Diary Of A Rag And Bone Man

No. 2. The Reader

You will recall I met this homeless person awhile back. I was at Clarke’s Deli reading the help-wanted ads when he walked up. His name is Jack Rafter. For the full story of how we met, you’ll have to skip back a few entries. No, I still haven’t found a job, and I must say, things are getting a little desperate.

Jack has a dog with a patch-eye. He named him Vincent, after the painter, the one who took his own life, using a small caliber handgun. That was sometime back in the century before last. In the meantime, I’m sure any number of artists, poets, etc., and even some non-artists and non-poets, etc., have followed Mr.Van Gogh’s example.

It so happens that small caliber handguns are well-suited for that kind of close-in work. And there are plenty of them lying around. If you need to locate one in a hurry and are having trouble doing so, just ask any small child. For some reason, children never seem to have a problem finding our handguns, especially the loaded ones.

Yes, I did ask Jack how he came to be homeless, but so far, he’s been reluctant to talk about it, much. He did mention that he has a wife and two children. I suppose they must be living with her parents. He visits them sometimes, but I think it’s mostly the children he goes to see. I have a feeling he and his wife are divorced, though I can’t recall if he actually told me that or not.

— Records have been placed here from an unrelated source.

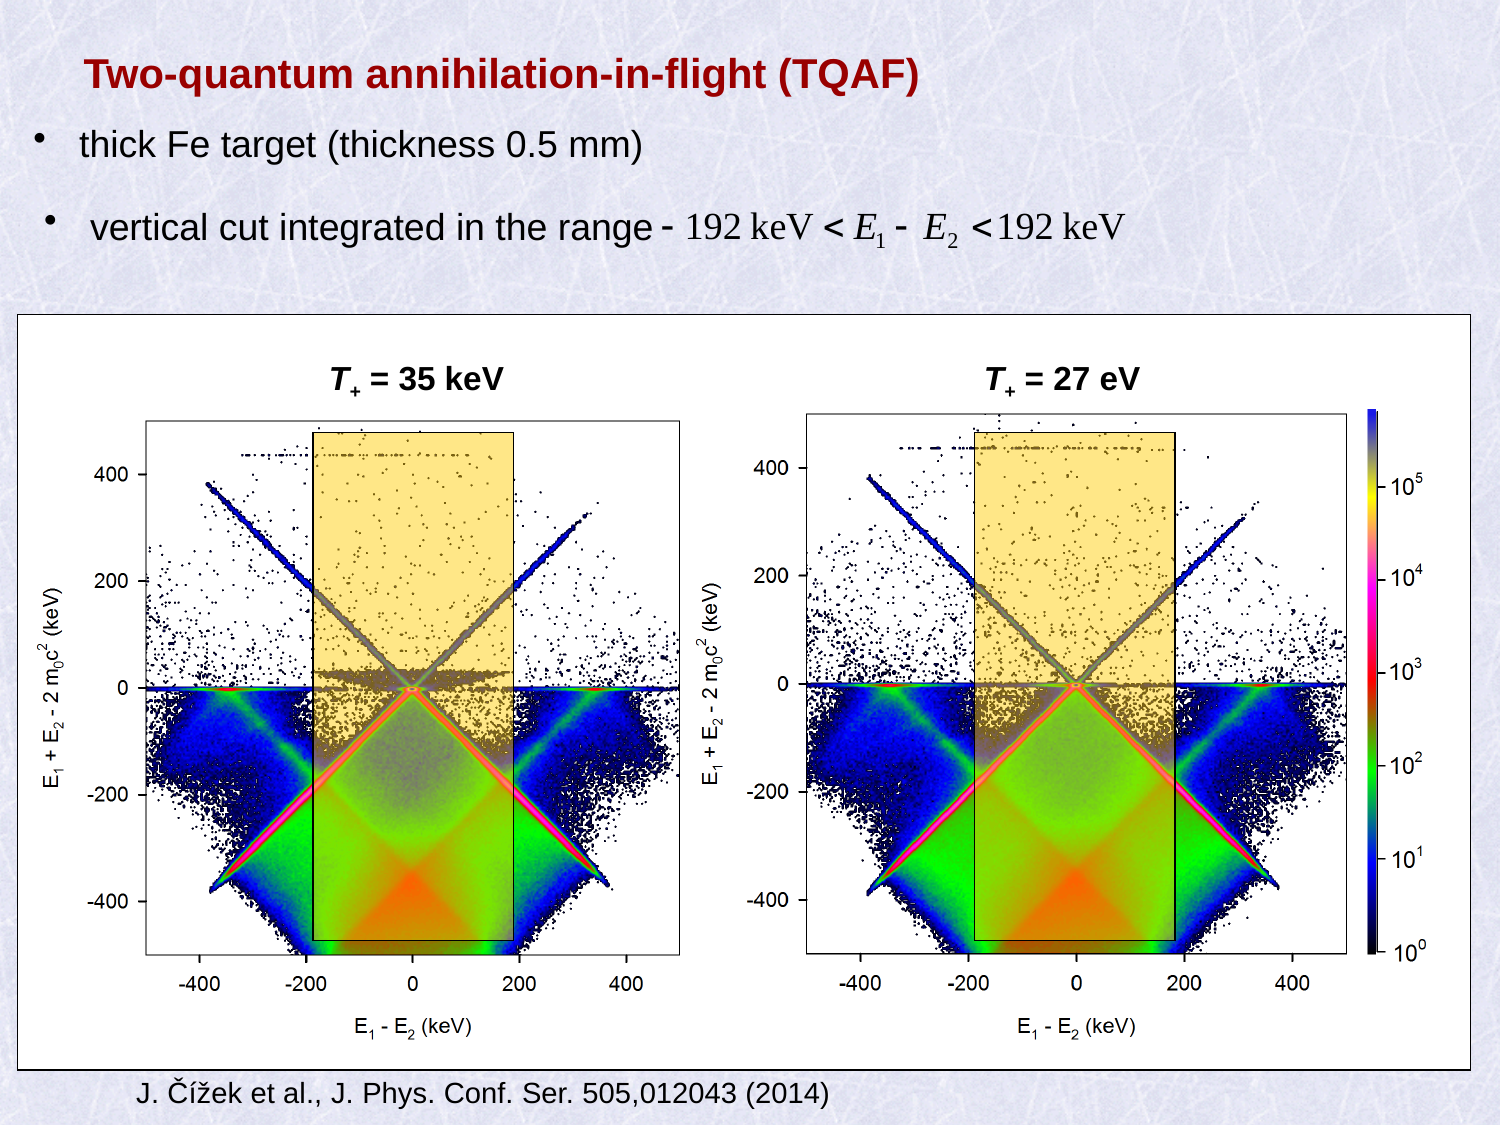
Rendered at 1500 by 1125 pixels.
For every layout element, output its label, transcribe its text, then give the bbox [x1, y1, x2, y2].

text_box [17, 314, 1471, 1071]
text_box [655, 200, 1135, 256]
text_box J. Čížek et al., J. Phys. Conf. Ser. 505,012043 (2014) [121, 1067, 854, 1117]
picture [0, 0, 1500, 1125]
text_box T+ = 27 eV [969, 349, 1156, 394]
text_box vertical cut integrated in the range [29, 195, 863, 255]
text_box Two-quantum annihilation-in-flight (TQAF) [68, 39, 935, 105]
text_box T+ = 35 keV [314, 349, 520, 395]
text_box thick Fe target (thickness 0.5 mm) [18, 112, 659, 173]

Anyway, he’s been letting me read his diary, which he carries on his person in a draw-string canvas bag. It’s just an assemblage of notes on scraps of paper he picks up off the street, or used napkins from Clarke’s Deli. The scraps are rubber-banded in the cover of an old book-binding he picked up somewhere. I told him I would be glad to buy him a spiral notebook to write in, but he said he didn’t think his opinions were worth the life of a tree. “Besides, I like recycling trash,” he says with a smile. “And anyway, nothing new has been written since Plato and Homer were around. All our ideas and writings are recycled.” And so, too, is history, I might add.

Actually, his diary is not as bad as its appearance might suggest. I asked him if I could put some of it on the blog, here—you know, just when I can’t think of anything to write on my own, and he said, “Fine.” Yes, he knows what a blog is. He is computer-savvy. He says he goes to the library and surfs the net at least a couple times a week. More often in cold weather. He has a library card and checks books out all the time.

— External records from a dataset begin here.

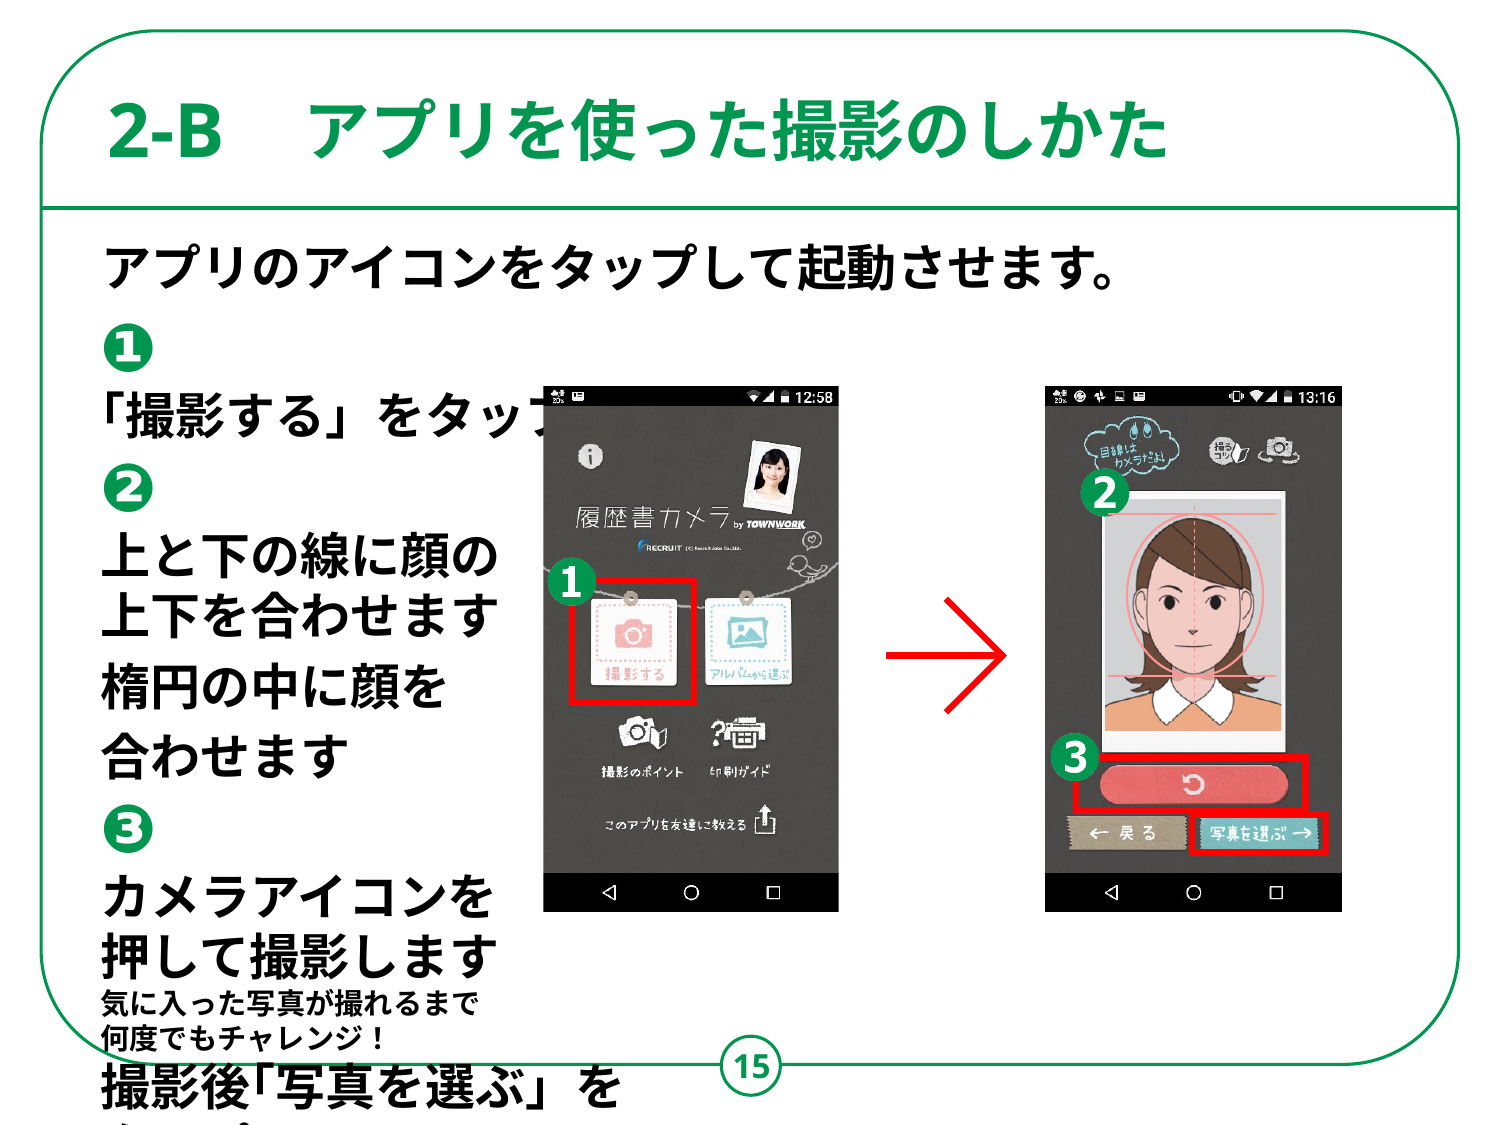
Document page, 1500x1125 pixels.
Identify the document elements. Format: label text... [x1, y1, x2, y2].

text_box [1107, 513, 1277, 677]
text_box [1050, 733, 1100, 782]
subtitle アプリのアイコンをタップして起動させます。 [86, 229, 1177, 897]
text_box 2-B [92, 75, 241, 181]
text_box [1080, 468, 1130, 517]
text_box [547, 557, 597, 606]
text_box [886, 598, 1005, 713]
text_box [543, 897, 839, 912]
title アプリを使った撮影のしかた [288, 0, 1195, 177]
picture [1045, 386, 1342, 912]
subtitle ❶ ｢撮影する」をタップ ❷ 上と下の線に顔の 上下を合わせます 楕円の中に顔を 合わせます ❸ カメラアイコンを 押して撮影します 気に入った写真が撮れるまで 何度でもチャレンジ！ 撮影後｢写真を選ぶ」をタップ [85, 297, 677, 1125]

To get a library card, he had to give them an address and a phone number. On the little form they gave him to fill out, he wrote down the address for Clarke’s Deli, since it’s one of his hangouts. And then he wrote down the phone number for the Humane Society.

He said back when everything in his life started going to shit, and the bill-collectors were hounding him every day, he put this message on his telephone answering machine: “Hello. This is the Rafter residence. If you are calling about an unpaid bill, please hang up and call my business manager at the following number.” And he gave them the number for Dial-A-Prayer.